* [MATERIALS PROVIDED]
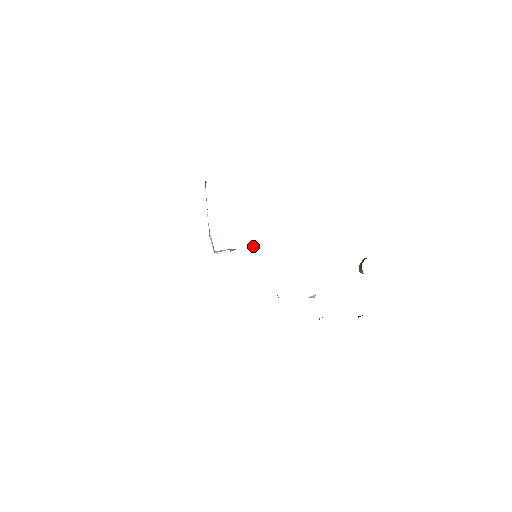
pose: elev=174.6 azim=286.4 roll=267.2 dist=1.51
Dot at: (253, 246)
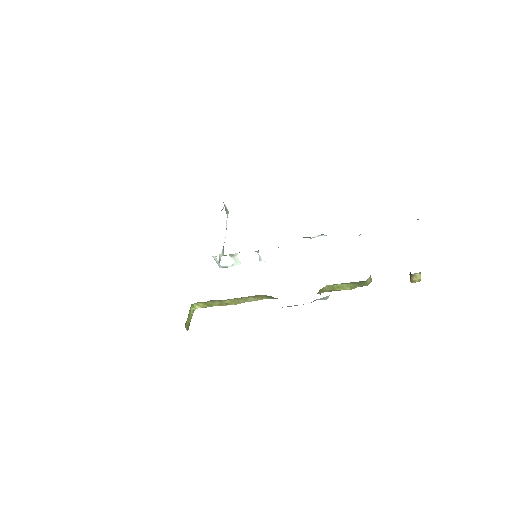
Dot at: (258, 252)
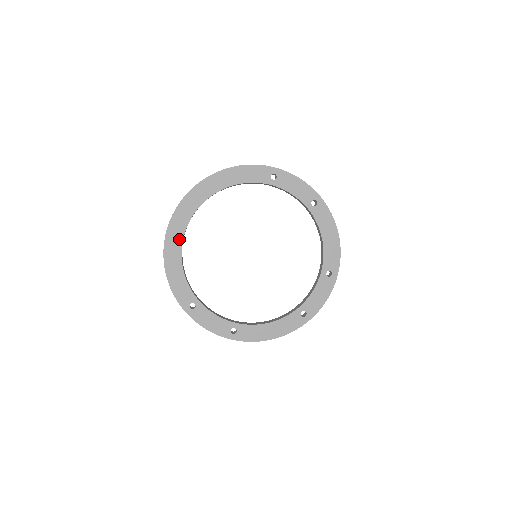
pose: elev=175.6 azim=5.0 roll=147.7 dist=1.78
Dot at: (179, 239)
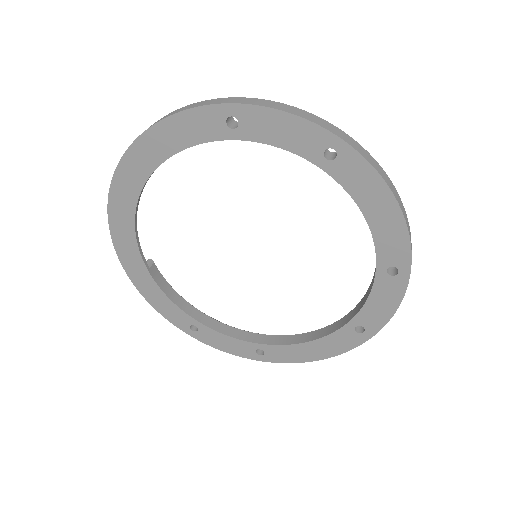
Dot at: (134, 252)
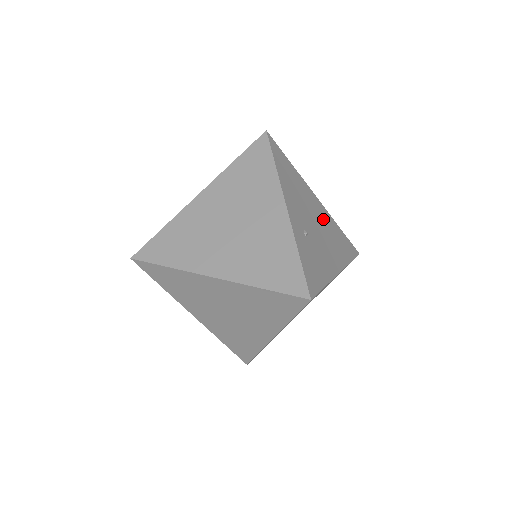
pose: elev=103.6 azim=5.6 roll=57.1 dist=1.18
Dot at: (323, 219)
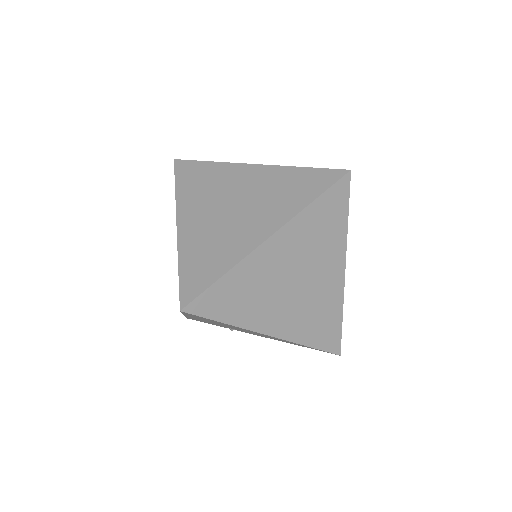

* [REQUIREMENT] Recast the records as a numbered list from the line containing "pose: elev=175.6 azim=5.0" through the end of the records, both included, skipping blank lines and leaving out the pictures.

* [RESULT BELOW]
1. pose: elev=175.6 azim=5.0 roll=147.7 dist=1.78
2. Dot at: (179, 239)
3. Dot at: (134, 252)
4. pose: elev=103.6 azim=5.6 roll=57.1 dist=1.18
5. Dot at: (323, 219)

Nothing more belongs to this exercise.